In order for children to learn about the advantages of the stock market earlier, the “economic wise men” are proposing a new government subsidy.

10 euros per child every month: The Council of Five “Economic Wise Men”, which advises the federal government on economic issues, is in favor of introducing a new state-funded “child start-up allowance”. It should be invested in low-risk equity funds. With their 18th birthday, the idea is that young people should have access to the money they have saved and increased.

In this way, children should learn from a young age how they can benefit from long-term rising stock prices on the capital markets without much risk. All girls and boys from the age of six should receive the monthly child start allowance.

According to the Council of Experts, this would initially cost the state 91 million euros per year at the start of the program. In the long term – with a growing number of children benefiting from it – the costs would rise to 1.5 billion euros per year.

The child start-up allowance is intended to “anchor participation in the capital market early in life and thereby enable long-term experience with corresponding investments and their potential returns for broad sections of the population,” argue the “Economists” in a short report published on Monday. Over the course of twelve years, the children and their parents could “experience different financial cycles and benefit from the advantages of a broadly diversified investment”.

The “indispensable core element” is a broadly diversified fund with a high share of stocks. This enables a “solid return with low risk” over a long investment horizon. Parents should be able to choose a fund for their child or children based on certain criteria. If parents do not make an active decision, the government payments should flow into a 100% equity fund.
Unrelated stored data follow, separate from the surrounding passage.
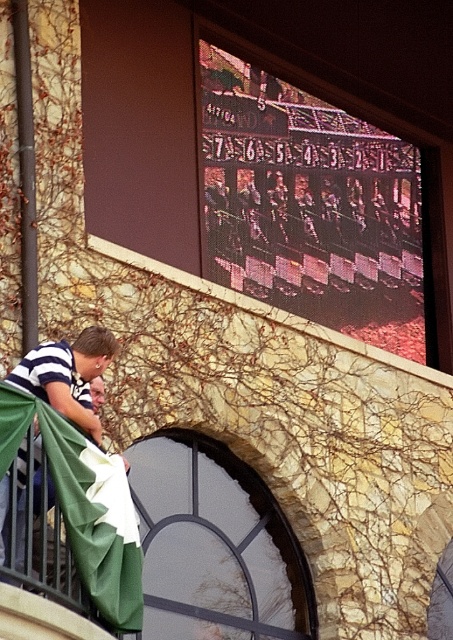
You are standing on a balcony overlooking a sports event. You see a striped cotton shirt at lower left and a green fabric flag at lower left. Which object is closer to the edge of the balcony?

The striped cotton shirt at lower left is located above the green fabric flag at lower left, so the green fabric flag at lower left is closer to the edge of the balcony.

You are at a sports event and see two items at the lower left corner of the image. Which one is positioned more to the left between the striped cotton shirt at lower left and the green fabric flag at lower left?

The striped cotton shirt at lower left is positioned more to the left than the green fabric flag at lower left.

You are standing at the center of the scene and want to locate the striped cotton shirt at lower left. Which direction should you look to find it?

The striped cotton shirt at lower left is located at point 0.588 on the x axis and 0.152 on the y axis, so you should look to the lower left direction to find it.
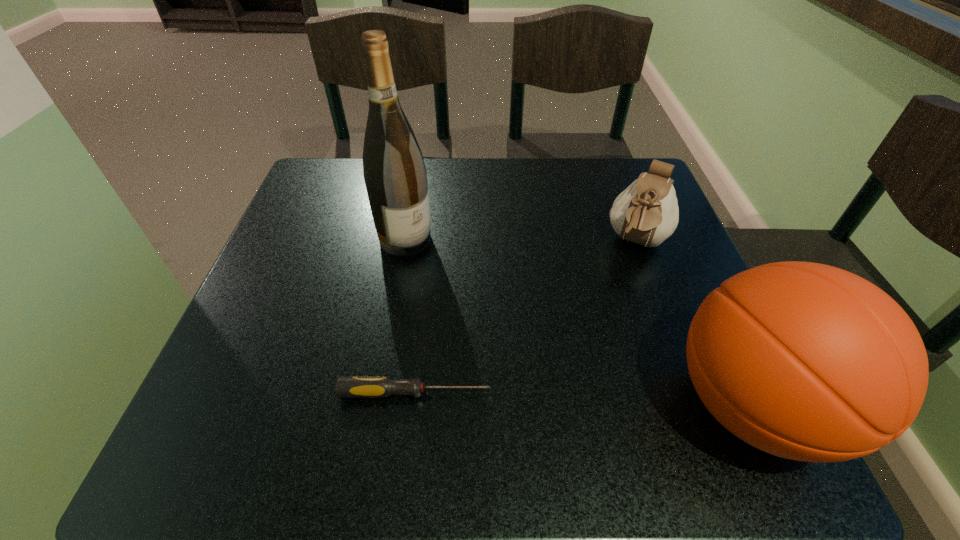
Identify the location of the shortest object. This screenshot has height=540, width=960. (347, 386).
The economist Ulrike Malmendier explained: “The previous financial education programs, not only in Germany, have contributed less to strengthening financial literacy among the population than hoped.” Unlike previous measures, the proposed child start-up allowance aims to strengthen financial behavior through learning from experience – and not through theoretical knowledge. If younger children were included in the program, the child start-up allowance would also have an impact on the parents’ financial competence, as they initially take on the capital investment for their underage children.

The “economic wise men” suggest linking the child start-up allowance to the receipt of child benefit. A small monthly contribution is enough, she emphasizes – the program should “not primarily serve to build wealth”. Rather, it’s about giving children an early feeling for the returns that a broadly diversified investment in the stock market can bring.

The following calculation example shows how much a monthly contribution of 10 euros can bring over an investment horizon from the sixth to the 18th birthday: Anyone who creates a savings plan with a low-cost passive fund (ETF) without additional start-up capital, which corresponds to the broadly diversified (and therefore low-risk) The MSCI World stock index shows total assets of 2,119 euros after twelve years with an average annual return of 6.3 percent. Deducting the amounts deposited totaling 1,440 euros results in a pure profit of 679 euros. Money – in fact for doing nothing.

The extent to which the proposal will be taken up and implemented by politicians remains to be seen. However, given the strained budget situation, it is unlikely that the federal government will do this in the short term.